Apicella Andrea, Donnarumma Francesco, Isgrò Francesco, Prevete Roberto
Dipartimento di Ingegneria Elettrica e delle Tecnologie dell'Informazione, Università di Napoli Federico II, Italy.
Institute of Cognitive Sciences and Technologies (ISTC), National Research Council (CNR), Via San Martino della Battaglia 44, 00185 Rome, Italy.
Neural Netw. 2021 Jun;138:14-32. doi: 10.1016/j.neunet.2021.01.026. Epub 2021 Feb 9.

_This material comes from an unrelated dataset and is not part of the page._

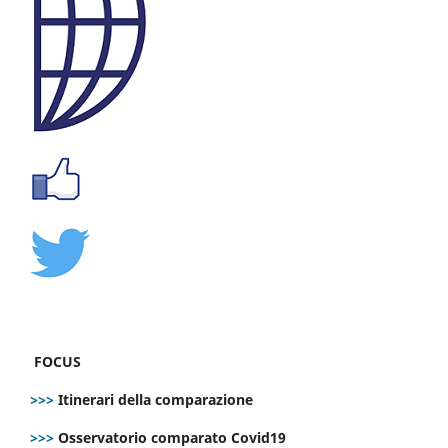
FOCUS
>>>
Itinerari della comparazione
>>>
Osservatorio comparato Covid19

In neural networks literature, there is a strong interest in identifying and defining activation functions which can improve neural network performance. In recent years there has been a renovated interest in the scientific community in investigating activation functions which can be trained during the learning process, usually referred to as trainable, learnable or adaptable activation functions. They appear to lead to better network performance. Diverse and heterogeneous models of trainable activation function have been proposed in the literature. In this paper, we present a survey of these models. Starting from a discussion on the use of the term "activation function" in literature, we propose a taxonomy of trainable activation functions, highlight common and distinctive proprieties of recent and past models, and discuss main advantages and limitations of this type of approach. We show that many of the proposed approaches are equivalent to adding neuron layers which use fixed (non-trainable) activation functions and some simple local rule that constrains the corresponding weight layers.
在神经网络文献中,人们对识别和定义能够提高神经网络性能的激活函数有着浓厚的兴趣。近年来,科学界对研究在学习过程中可训练的激活函数(通常称为可训练、可学习或自适应激活函数)重新产生了兴趣。它们似乎能带来更好的网络性能。文献中已经提出了各种各样、异质的可训练激活函数模型。在本文中,我们对这些模型进行了综述。从讨论文献中“激活函数”一词的使用开始,我们提出了可训练激活函数的分类法,突出了近期和过去模型的共同和独特特性,并讨论了这种方法的主要优点和局限性。我们表明,许多提出的方法相当于添加了使用固定(不可训练)激活函数的神经元层以及一些约束相应权重层的简单局部规则。